Supplied records section start

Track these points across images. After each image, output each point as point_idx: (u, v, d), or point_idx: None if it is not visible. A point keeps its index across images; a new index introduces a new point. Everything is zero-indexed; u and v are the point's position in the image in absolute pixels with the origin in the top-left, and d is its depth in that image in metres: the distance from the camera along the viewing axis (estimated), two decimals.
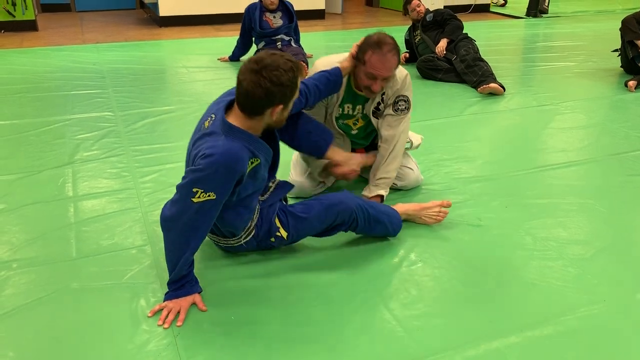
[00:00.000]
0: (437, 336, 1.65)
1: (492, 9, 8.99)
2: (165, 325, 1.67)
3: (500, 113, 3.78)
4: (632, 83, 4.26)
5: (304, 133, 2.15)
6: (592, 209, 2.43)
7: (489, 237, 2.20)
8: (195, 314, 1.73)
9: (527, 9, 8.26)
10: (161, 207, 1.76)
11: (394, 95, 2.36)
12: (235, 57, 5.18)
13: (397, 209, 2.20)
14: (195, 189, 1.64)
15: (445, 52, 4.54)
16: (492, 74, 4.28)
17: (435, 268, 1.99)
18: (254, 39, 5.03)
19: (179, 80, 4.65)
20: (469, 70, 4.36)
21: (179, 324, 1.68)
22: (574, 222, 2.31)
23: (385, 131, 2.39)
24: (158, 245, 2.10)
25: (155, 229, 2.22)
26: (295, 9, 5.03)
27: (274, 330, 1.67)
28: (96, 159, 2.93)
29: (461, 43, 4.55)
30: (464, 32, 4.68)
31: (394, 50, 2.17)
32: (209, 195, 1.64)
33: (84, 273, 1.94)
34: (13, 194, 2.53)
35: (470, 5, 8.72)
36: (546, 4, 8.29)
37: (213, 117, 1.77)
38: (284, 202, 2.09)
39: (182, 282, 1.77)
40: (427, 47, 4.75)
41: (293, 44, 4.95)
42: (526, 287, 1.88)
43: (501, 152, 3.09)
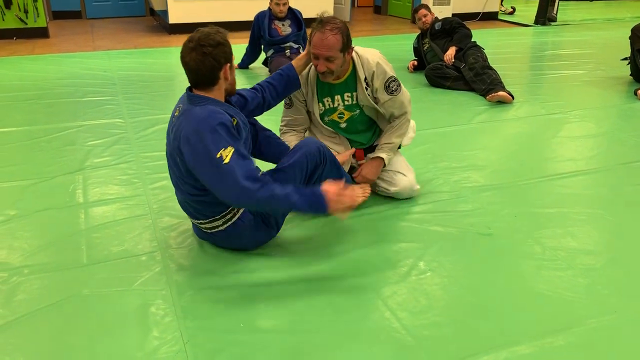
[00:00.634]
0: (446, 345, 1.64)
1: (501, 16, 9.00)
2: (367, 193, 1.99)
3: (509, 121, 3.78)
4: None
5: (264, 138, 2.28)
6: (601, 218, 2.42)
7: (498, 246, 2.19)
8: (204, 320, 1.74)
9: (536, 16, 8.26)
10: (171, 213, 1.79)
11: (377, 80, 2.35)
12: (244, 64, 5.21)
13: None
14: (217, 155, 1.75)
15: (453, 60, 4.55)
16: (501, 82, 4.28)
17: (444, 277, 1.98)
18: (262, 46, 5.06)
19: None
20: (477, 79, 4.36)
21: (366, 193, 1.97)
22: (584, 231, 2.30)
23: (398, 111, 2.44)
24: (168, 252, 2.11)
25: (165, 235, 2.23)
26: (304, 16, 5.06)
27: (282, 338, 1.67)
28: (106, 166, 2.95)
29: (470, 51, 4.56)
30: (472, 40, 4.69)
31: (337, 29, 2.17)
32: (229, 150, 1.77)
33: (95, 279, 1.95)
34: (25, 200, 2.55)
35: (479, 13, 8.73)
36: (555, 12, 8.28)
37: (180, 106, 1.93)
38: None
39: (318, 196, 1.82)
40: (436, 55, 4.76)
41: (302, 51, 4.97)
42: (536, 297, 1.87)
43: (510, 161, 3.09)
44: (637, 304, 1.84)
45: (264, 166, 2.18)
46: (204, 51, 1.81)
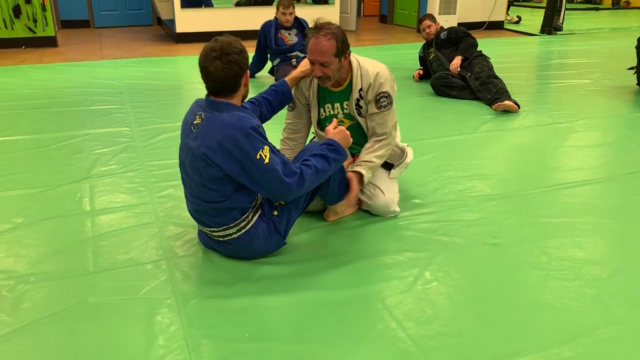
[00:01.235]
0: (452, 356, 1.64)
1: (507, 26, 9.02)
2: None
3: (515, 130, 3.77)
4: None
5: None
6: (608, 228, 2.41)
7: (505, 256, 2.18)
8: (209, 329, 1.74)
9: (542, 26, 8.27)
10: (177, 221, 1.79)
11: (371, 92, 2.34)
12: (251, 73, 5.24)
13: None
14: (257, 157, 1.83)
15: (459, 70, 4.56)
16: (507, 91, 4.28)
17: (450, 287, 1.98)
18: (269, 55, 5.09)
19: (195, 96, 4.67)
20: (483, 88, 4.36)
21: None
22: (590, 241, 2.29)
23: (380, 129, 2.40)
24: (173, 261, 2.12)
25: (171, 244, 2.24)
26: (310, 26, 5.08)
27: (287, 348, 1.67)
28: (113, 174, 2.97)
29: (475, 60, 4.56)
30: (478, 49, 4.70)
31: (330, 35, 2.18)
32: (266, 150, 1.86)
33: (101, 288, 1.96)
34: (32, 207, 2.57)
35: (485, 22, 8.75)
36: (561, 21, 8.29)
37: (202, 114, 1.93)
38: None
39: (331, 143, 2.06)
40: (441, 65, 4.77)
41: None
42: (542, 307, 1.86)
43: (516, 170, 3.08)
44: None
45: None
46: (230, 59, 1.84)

Supplied records section end

About this task: Your job is to repeat every entry exactly, keeping all pictures out of the copy.

Solution:
Track these points across images. After each image, output each point as point_idx: (u, v, d), or point_idx: None if it is not visible. A point keeps its index across images; a new index introduces a new point. Everything is zero-indexed; u and v are the point's position in the image in absolute pixels with the origin in the top-left, and d is its depth in that image in metres: the distance from the camera along the viewing axis (estimated), two decimals.
[00:00.000]
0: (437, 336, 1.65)
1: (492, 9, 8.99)
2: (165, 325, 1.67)
3: (500, 113, 3.78)
4: (632, 83, 4.26)
5: (304, 133, 2.15)
6: (592, 209, 2.43)
7: (489, 237, 2.20)
8: (195, 314, 1.73)
9: (527, 9, 8.26)
10: (161, 207, 1.76)
11: (394, 95, 2.36)
12: (235, 57, 5.18)
13: (397, 209, 2.20)
14: (195, 189, 1.64)
15: (445, 52, 4.54)
16: (492, 74, 4.28)
17: (435, 268, 1.99)
18: (254, 39, 5.03)
19: (179, 80, 4.65)
20: (469, 70, 4.36)
21: (179, 324, 1.68)
22: (574, 222, 2.31)
23: (385, 131, 2.39)
24: (158, 245, 2.10)
25: (155, 229, 2.22)
26: (295, 9, 5.03)
27: (274, 330, 1.67)
28: (96, 159, 2.93)
29: (461, 43, 4.55)
30: (464, 32, 4.68)
31: (394, 50, 2.17)
32: (209, 195, 1.64)
33: (84, 273, 1.94)
34: (13, 194, 2.53)
35: (470, 5, 8.72)
36: (546, 4, 8.29)
37: (213, 117, 1.77)
38: (284, 202, 2.09)
39: (182, 282, 1.77)
40: (427, 47, 4.75)
41: (293, 44, 4.95)
42: (526, 287, 1.88)
43: (501, 152, 3.09)
[00:00.634]
0: (446, 345, 1.64)
1: (501, 16, 9.00)
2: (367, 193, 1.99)
3: (509, 121, 3.78)
4: None
5: (264, 138, 2.28)
6: (601, 218, 2.42)
7: (498, 246, 2.19)
8: (204, 320, 1.74)
9: (536, 16, 8.26)
10: (171, 213, 1.79)
11: (377, 80, 2.35)
12: (244, 64, 5.21)
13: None
14: (217, 155, 1.75)
15: (453, 60, 4.55)
16: (501, 82, 4.28)
17: (444, 277, 1.98)
18: (262, 46, 5.06)
19: None
20: (477, 79, 4.36)
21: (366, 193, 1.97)
22: (584, 231, 2.30)
23: (398, 111, 2.44)
24: (168, 252, 2.11)
25: (165, 235, 2.23)
26: (304, 16, 5.06)
27: (282, 338, 1.67)
28: (106, 166, 2.95)
29: (470, 51, 4.56)
30: (472, 40, 4.69)
31: (337, 29, 2.17)
32: (229, 150, 1.77)
33: (95, 279, 1.95)
34: (25, 200, 2.55)
35: (479, 13, 8.73)
36: (555, 12, 8.28)
37: (180, 106, 1.93)
38: None
39: (318, 196, 1.82)
40: (436, 55, 4.76)
41: (302, 51, 4.97)
42: (536, 297, 1.87)
43: (510, 161, 3.09)
44: (637, 304, 1.84)
45: (264, 166, 2.18)
46: (204, 51, 1.81)
[00:01.235]
0: (452, 356, 1.64)
1: (507, 26, 9.02)
2: None
3: (515, 130, 3.77)
4: None
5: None
6: (608, 228, 2.41)
7: (505, 256, 2.18)
8: (209, 329, 1.74)
9: (542, 26, 8.27)
10: (177, 221, 1.79)
11: (371, 92, 2.34)
12: (251, 73, 5.24)
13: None
14: (257, 157, 1.83)
15: (459, 70, 4.56)
16: (507, 91, 4.28)
17: (450, 287, 1.98)
18: (269, 55, 5.09)
19: (195, 96, 4.67)
20: (483, 88, 4.36)
21: None
22: (590, 241, 2.29)
23: (380, 129, 2.40)
24: (173, 261, 2.12)
25: (171, 244, 2.24)
26: (310, 26, 5.08)
27: (287, 348, 1.67)
28: (113, 174, 2.97)
29: (475, 60, 4.56)
30: (478, 49, 4.70)
31: (330, 35, 2.18)
32: (266, 150, 1.86)
33: (101, 288, 1.96)
34: (32, 207, 2.57)
35: (485, 22, 8.75)
36: (561, 21, 8.29)
37: (202, 114, 1.93)
38: None
39: (331, 143, 2.06)
40: (441, 65, 4.77)
41: None
42: (542, 307, 1.86)
43: (516, 170, 3.08)
44: None
45: None
46: (230, 59, 1.84)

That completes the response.